Ein Polizist mit Zottelhaaren
Gericht Ein Mann aus der linken Szene soll eine Flasche geworfen haben. Vor Gericht soll ein verdeckter Ermittler den Vorgang klären. Warum der vorher eine Perücke verpasst bekam
Der Mann sah ziemlich verwahrlost aus. Lange Zottelhaare, ein grauer Bart, der über das halbe Gesicht gewachsen schien und dann noch eine Hornbrille mit dicken Gläsern, die so aus der Mode ist, dass sie bei manchen Hipstern vielleicht schon wieder angesagt ist. Jedenfalls stand dieser Mann dem Gericht gestern Rede und Antwort. Und er hatte eine Polizeiuniform an. Die Maskerade diente einzig und allein dazu, nicht das wahre Gesicht des Beamten zu zeigen. Denn der arbeitet als verdeckter Ermittler bei der Polizei und soll von niemandem erkannt werden.
Angeklagt ist ein 27-Jähriger aus Ingolstadt. Ihm wird vorgeworfen, bei einer Demonstration vor eineinhalb Jahren eine grüne 0,33l-Bierflasche geworfen zu haben. Der Polizist hat das eigenen Angaben zufolge alles beobachtet und dafür gesorgt, dass der Mann, der zur linken Szene zu rechnen ist, festgenommen worden war und sich jetzt vor Gericht verantworten muss.

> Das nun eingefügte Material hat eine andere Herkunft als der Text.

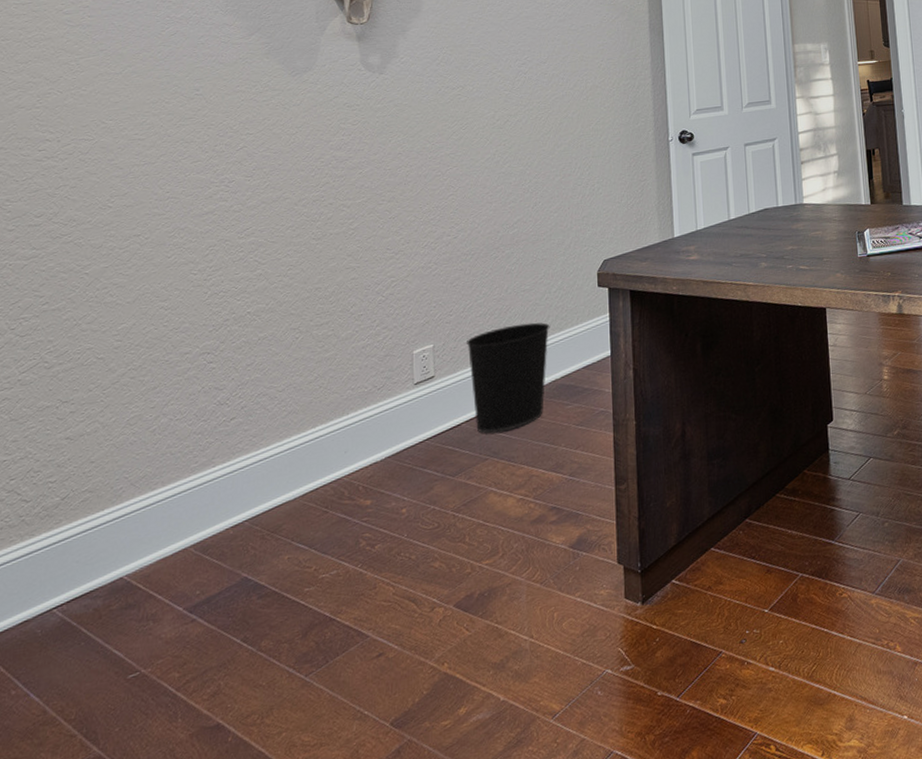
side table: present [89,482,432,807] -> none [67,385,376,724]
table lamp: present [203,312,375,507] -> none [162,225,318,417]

Der Flaschenwurf soll sich im April vergangenen Jahres zugetragen haben. Damals hatten rund 70 rechtsextreme Mitglieder des Dritten Wegs in Ingolstadt eine Demonstration veranstaltet. Sie zogen vom Brückenkopf durch die Innenstadt und wieder zurück. Den Rechtsextremen stellten sich zahlreiche Symbolbild: Caroline Seidel/dpa Gegendemonstranten in den Weg. Die Stimmung war aufgeheizt, es wurde gegrölt, gepfiffen, Parolen geschmettert. Ein großes Polizeiauf- gebot versuchte, die Situation nicht aus dem Ruder laufen zu lassen. All das ist auch auf einem Video zu sehen, das sich das Gericht gestern angeschaut hat. Und noch etwas: An der Konrad-Adenauer-Brücke wirft jemand eine Flasche in Richtung der Rechtsradikalen. Dabei soll es sich um den Angeklagten handeln, ist sich der Polizist sicher. Obwohl er vermummt war, sich ein Tuch über die Nase gebunden hatte, eine Sonnenbrille trug und sich eine schwarze Kapuze übergezogen hatte. Doch nach der Tat soll der Mann das Tuch abgenommen und sich auch die Regenjacke ausgezogen haben. Zum Vorschein kam eine auffällige Collegejacke. Eben genau jene, die auch der Mann trug, der später in der Fußgängerzone festgenommen wurde, nachdem die Kollegen die Personenbeschreibung über Funk erhalten hatten. Bereits damals hat er die Tat abgestritten. „Ich war’s nicht“, soll er dort gegenüber einem Beamten gesagt haben.
Ein Urteil konnte Richterin Katharina Hartmann gestern noch nicht verkünden. Die Verhandlung wird fortgesetzt, dann werden auf den Zuschauerbänken vermutlich wieder viele Interessierte aus der linken Szene den Prozess verfolgen.